Could the data below be copied exactly, minus the pictures?

PROVIDED DATA

----------

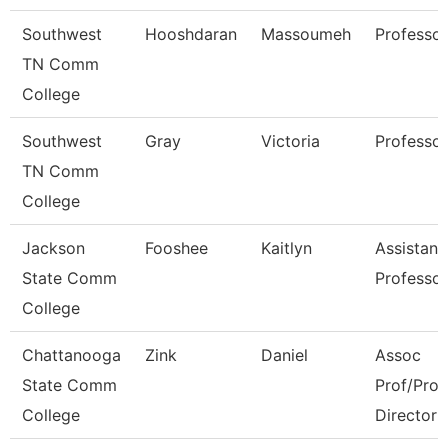
Southwest
Hooshdaran
Massoumeh
Professor
TN Comm
College
Southwest
Gray
Victoria
Professor
TN Comm
College
Jackson
Fooshee
Kaitlyn
Assistant
State Comm
Professor
College
Chattanooga
Zink
Daniel
Assoc
State Comm
Prof/Pro
College
Director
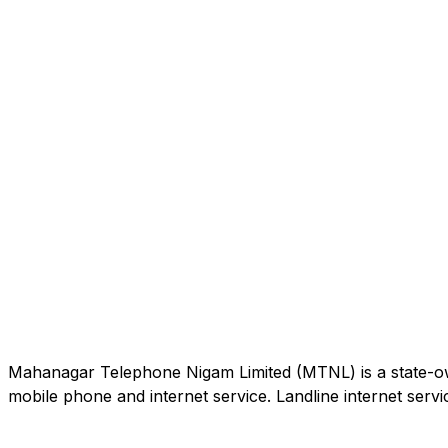
Mahanagar Telephone Nigam Limited (MTNL) is a state-own
mobile phone and internet service. Landline internet servic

----------

WRITTEN RESPONSE
Southwest
Hooshdaran
Massoumeh
Professor
TN Comm
College
Southwest
Gray
Victoria
Professor
TN Comm
College
Jackson
Fooshee
Kaitlyn
Assistant
State Comm
Professor
College
Chattanooga
Zink
Daniel
Assoc
State Comm
Prof/Pro
College
Director
Mahanagar Telephone Nigam Limited (MTNL) is a state-own
mobile phone and internet service. Landline internet servic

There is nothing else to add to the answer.